Ultimately, the best hope lies in organisations like DARPA developing early warning systems for cyber-attacks, says Charles Williamson, a US air force cyberspace analyst at Ramstein Air Force Base in Germany. Convincing military leaders of the urgent need for such a system may not be easy, he admits. “Our biggest threat is senior leaders who think the computer is technologically equivalent to a toaster.”

Read our related editorial: The toaster did it

A cyberterror attack or a fat pipe foul-up?

One Wednesday afternoon in the summer of 2006, the Pentagon lost most of its telecommunications links to the north and central US. Its analysts were frantically scrambling to find the cause of this outage when, 15 minutes later, they also lost all connection with the southern central US, too.

“We thought it was a terrorist attack,” says Glenn Zimmerman of the Pentagon’s cyberspace task force. Thankfully, it proved to be an accidental outage: a construction crew in Kansas City, Missouri, had dug up a bundle of fibre-optic cables with an earth mover, tearing apart 150 interstate “fat pipes” – and all the fibre they used for back-ups. By coincidence an unrelated construction crew in Oklahoma City then achieved a similar feat, breaking 400 more fat pipes. “Together, they obliterated communications for 36 hours,” says Zimmerman.

A “Schmitt analysis” had determined that it was probably not a cyber-attack.
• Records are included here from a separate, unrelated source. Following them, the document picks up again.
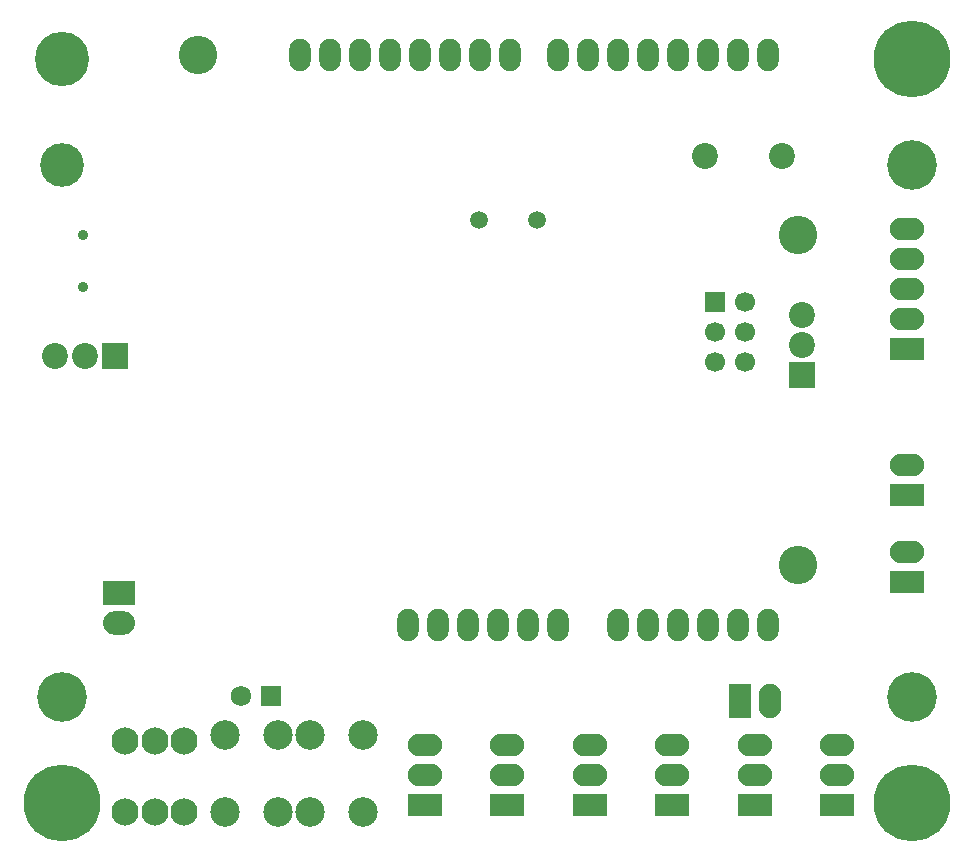
<source format=gbr>
G04 DipTrace 2.05 beta*
%INBottom Mask.gbr*%
%MOIN*%
%ADD10C,0.0098*%
%ADD11C,0.0055*%
%ADD12C,0.003*%
%ADD13C,0.0197*%
%ADD14C,0.0394*%
%ADD15C,0.02*%
%ADD16C,0.03*%
%ADD17C,0.0138*%
%ADD18C,0.0157*%
%ADD19C,0.0118*%
%ADD20C,0.0787*%
%ADD21C,0.0165*%
%ADD22C,0.015*%
%ADD23C,0.0079*%
%ADD24C,0.025*%
%ADD25R,0.056X0.06*%
%ADD26R,0.06X0.056*%
%ADD27R,0.064X0.064*%
%ADD28R,0.07X0.102*%
%ADD29R,0.0709X0.1043*%
%ADD30R,0.0276X0.0276*%
%ADD31R,0.0591X0.0512*%
%ADD32R,0.048X0.063*%
%ADD33R,0.0512X0.0591*%
%ADD34R,0.0866X0.0945*%
%ADD35R,0.0945X0.0866*%
%ADD36R,0.063X0.048*%
%ADD37O,0.0984X0.0709*%
%ADD38R,0.0984X0.0709*%
%ADD39R,0.0787X0.0787*%
%ADD40C,0.0787*%
%ADD41R,0.1063X0.0669*%
%ADD42O,0.1063X0.0669*%
%ADD43R,0.0984X0.0787*%
%ADD44R,0.122X0.0217*%
%ADD45C,0.01*%
%ADD46O,0.065X0.1*%
%ADD47R,0.0591X0.0591*%
%ADD48C,0.0591*%
%ADD49R,0.0669X0.1063*%
%ADD50O,0.0669X0.1063*%
%ADD51R,0.06X0.06*%
%ADD52C,0.06*%
%ADD53R,0.0472X0.0394*%
%ADD54R,0.0394X0.0472*%
%ADD55R,0.1772X0.1102*%
%ADD56R,0.1004X0.2953*%
%ADD57R,0.0551X0.0512*%
%ADD58R,0.1063X0.0472*%
%ADD59C,0.0827*%
%ADD60C,0.0906*%
%ADD61C,0.0373*%
%ADD62R,0.0709X0.0197*%
%ADD63R,0.0197X0.0709*%
%ADD64R,0.05X0.015*%
%ADD65R,0.065X0.0157*%
%ADD66O,0.0134X0.0143*%
%ADD67R,0.0165X0.0701*%
%ADD68R,0.08X0.026*%
%ADD69O,0.0143X0.0134*%
%ADD70R,0.0701X0.0165*%
%ADD71C,0.248*%
%ADD72C,0.1732*%
%ADD73C,0.1378*%
%ADD74C,0.1575*%
%ADD75C,0.0512*%
%ADD76C,0.04*%
%ADD77C,0.0191*%
%ADD78C,0.0354*%
%ADD79C,0.128*%
%ADD80C,0.0295*%
%ADD81C,0.0335*%
%ADD82C,0.035*%
%ADD83C,0.038*%
%ADD84C,0.126*%
%ADD85C,0.0236*%
%ADD86C,0.0479*%
%ADD87C,0.0321*%
%ADD88C,0.0433*%
%ADD89C,0.1654*%
%ADD90C,0.1496*%
%ADD91C,0.1457*%
%ADD92C,0.1299*%
%ADD93C,0.1811*%
%ADD94C,0.2559*%
%ADD95C,0.2402*%
%ADD96R,0.078X0.0244*%
%ADD97R,0.0622X0.0087*%
%ADD98R,0.0879X0.0339*%
%ADD99R,0.0721X0.0181*%
%ADD100R,0.0244X0.078*%
%ADD101R,0.0087X0.0622*%
%ADD102R,0.0728X0.0236*%
%ADD103R,0.0571X0.0079*%
%ADD104R,0.0579X0.0228*%
%ADD105R,0.0421X0.0071*%
%ADD106R,0.0276X0.0787*%
%ADD107R,0.0118X0.063*%
%ADD108R,0.0787X0.0276*%
%ADD109R,0.063X0.0118*%
%ADD110C,0.0984*%
%ADD111C,0.0748*%
%ADD112R,0.1142X0.0551*%
%ADD113R,0.0984X0.0394*%
%ADD114R,0.063X0.0591*%
%ADD115R,0.0472X0.0433*%
%ADD116R,0.1083X0.3031*%
%ADD117R,0.0925X0.2874*%
%ADD118R,0.185X0.1181*%
%ADD119R,0.1693X0.1024*%
%ADD120R,0.0472X0.0551*%
%ADD121R,0.0315X0.0394*%
%ADD122R,0.0551X0.0472*%
%ADD123R,0.0394X0.0315*%
%ADD124C,0.0679*%
%ADD125C,0.0521*%
%ADD126R,0.0679X0.0679*%
%ADD127R,0.0521X0.0521*%
%ADD128O,0.0748X0.1142*%
%ADD129O,0.0591X0.0984*%
%ADD130R,0.0748X0.1142*%
%ADD131R,0.0591X0.0984*%
%ADD132C,0.0669*%
%ADD133R,0.0669X0.0669*%
%ADD134R,0.0512X0.0512*%
%ADD135O,0.0729X0.1079*%
%ADD136O,0.0571X0.0921*%
%ADD137R,0.1299X0.0295*%
%ADD138R,0.1142X0.0138*%
%ADD139R,0.1063X0.0866*%
%ADD140R,0.0906X0.0709*%
%ADD141O,0.1142X0.0748*%
%ADD142O,0.0984X0.0591*%
%ADD143R,0.1142X0.0748*%
%ADD144R,0.0984X0.0591*%
%ADD145C,0.0866*%
%ADD146C,0.0709*%
%ADD147R,0.0866X0.0866*%
%ADD148R,0.0709X0.0709*%
%ADD149R,0.1063X0.0787*%
%ADD150R,0.0906X0.063*%
%ADD151O,0.1063X0.0787*%
%ADD152O,0.0906X0.063*%
%ADD153R,0.0709X0.0559*%
%ADD154R,0.0551X0.0401*%
%ADD155R,0.1024X0.0945*%
%ADD156R,0.0866X0.0787*%
%ADD157R,0.0945X0.1024*%
%ADD158R,0.0787X0.0866*%
%ADD159R,0.0591X0.0669*%
%ADD160R,0.0433X0.0512*%
%ADD161R,0.0559X0.0709*%
%ADD162R,0.0401X0.0551*%
%ADD163R,0.0669X0.0591*%
%ADD164R,0.0512X0.0433*%
%ADD165R,0.0354X0.0354*%
%ADD166R,0.0197X0.0197*%
%ADD167R,0.0787X0.1122*%
%ADD168R,0.063X0.0965*%
%ADD169R,0.0779X0.1099*%
%ADD170R,0.0621X0.0941*%
%ADD171R,0.0719X0.0719*%
%ADD172R,0.0561X0.0561*%
%ADD173R,0.0679X0.0639*%
%ADD174R,0.0521X0.0481*%
%ADD175R,0.0639X0.0679*%
%ADD176R,0.0481X0.0521*%
%ADD177C,0.0866*%
%ADD178C,0.0709*%
%ADD179C,0.0062*%
%ADD180C,0.0093*%
%ADD181C,0.0077*%
%ADD182C,0.0046*%
%ADD183C,0.0232*%
%ADD184C,0.0185*%
%ADD185C,0.017*%
%ADD186C,0.0124*%
%FSLAX44Y44*%
%SFA1B1*%
%OFA0B0*%
G04*
G70*
G90*
G75*
G01*
%LNBotMask*%
%LPD*%
G54D177*
X25786Y-5000D3*
X23227D3*
G54D151*
X3688Y-20565D3*
G54D149*
Y-19580D3*
G54D147*
X3563Y-11686D3*
G54D145*
X2563D3*
X1563D3*
G54D143*
X29941Y-19189D3*
G54D141*
Y-18189D3*
G54D143*
Y-16314D3*
G54D141*
Y-15314D3*
G54D78*
X2487Y-9365D3*
Y-7633D3*
G54D135*
X25315Y-1625D3*
X24315D3*
X23315D3*
X22315D3*
X21315D3*
X20315D3*
X19315D3*
X18315D3*
X23315Y-20625D3*
X22315D3*
X21315D3*
X20315D3*
X18315D3*
X17315D3*
X16315D3*
X15315D3*
X14315D3*
X13315D3*
X16715Y-1625D3*
X15715D3*
X14715D3*
X13715D3*
X12715D3*
X11715D3*
X10715D3*
X9715D3*
X25315Y-20625D3*
X24315D3*
G54D79*
X6315Y-1625D3*
X26315Y-7625D3*
Y-18625D3*
G54D143*
X29941Y-11439D3*
G54D141*
Y-10439D3*
Y-9439D3*
Y-8439D3*
Y-7439D3*
G54D143*
X13876Y-26628D3*
G54D141*
Y-25628D3*
Y-24628D3*
G54D143*
X16626Y-26628D3*
G54D141*
Y-25628D3*
Y-24628D3*
G54D143*
X19376Y-26628D3*
G54D141*
Y-25628D3*
Y-24628D3*
G54D143*
X22126Y-26628D3*
G54D141*
Y-25628D3*
Y-24628D3*
G54D143*
X24876Y-26628D3*
G54D141*
Y-25628D3*
Y-24628D3*
G54D143*
X27626Y-26628D3*
G54D141*
Y-25628D3*
Y-24628D3*
G54D147*
X26442Y-12314D3*
G54D145*
Y-11314D3*
Y-10314D3*
G54D133*
X23565Y-9876D3*
G54D132*
X24565D3*
X23565Y-10876D3*
X24565D3*
X23565Y-11876D3*
X24565D3*
G54D130*
X24375Y-23187D3*
G54D128*
X25375D3*
G54D126*
X8751Y-23002D3*
G54D124*
X7751D3*
G54D60*
X4876Y-24503D3*
X3891Y-26865D3*
X4876D3*
X5860D3*
X3891Y-24503D3*
X5860D3*
G54D110*
X11814Y-24315D3*
Y-26874D3*
X10042Y-24315D3*
Y-26874D3*
X9001Y-24315D3*
Y-26874D3*
X7229Y-24315D3*
Y-26874D3*
G54D94*
X1772Y-26575D3*
G54D93*
Y-1772D3*
G54D91*
Y-5315D3*
G54D89*
Y-23031D3*
G54D94*
X30118Y-1772D3*
Y-26575D3*
G54D89*
Y-5315D3*
Y-23031D3*
G54D48*
X15687Y-7126D3*
X17609D3*
M02*

</source>
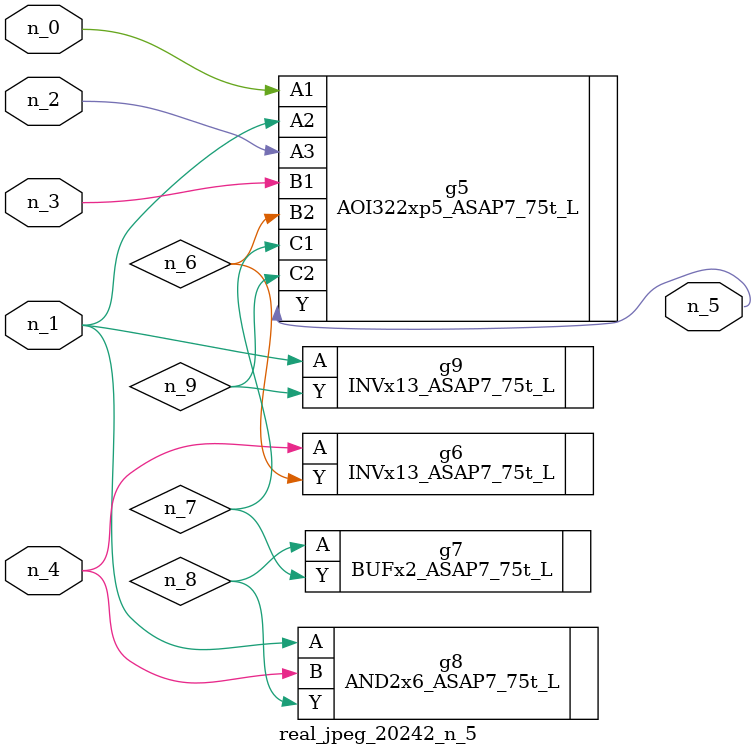
<source format=v>
module real_jpeg_20242_n_5 (n_4, n_0, n_1, n_2, n_3, n_5);

input n_4;
input n_0;
input n_1;
input n_2;
input n_3;

output n_5;

wire n_8;
wire n_6;
wire n_7;
wire n_9;

AOI322xp5_ASAP7_75t_L g5 ( 
.A1(n_0),
.A2(n_1),
.A3(n_2),
.B1(n_3),
.B2(n_6),
.C1(n_7),
.C2(n_9),
.Y(n_5)
);

AND2x6_ASAP7_75t_L g8 ( 
.A(n_1),
.B(n_4),
.Y(n_8)
);

INVx13_ASAP7_75t_L g9 ( 
.A(n_1),
.Y(n_9)
);

INVx13_ASAP7_75t_L g6 ( 
.A(n_4),
.Y(n_6)
);

BUFx2_ASAP7_75t_L g7 ( 
.A(n_8),
.Y(n_7)
);


endmodule
</source>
Developed by Michael Schmitt, a military law expert at the European Centre for Security Studies in Garmisch, Germany, it assesses parameters like severity, duration, impact and invasiveness of any possible online onslaught.

But even if a Schmitt analysis says an attack warrants a response, the way cyber-attacks can be routed via proxies and botnets muddies the issue considerably, says Charles Williamson of the US air force in Europe. “If Hamas hijacked a server in the US to attack Israel, could Israel hit the US server?” Unfortunately, there is no cut-and-dried answer in international law, he says.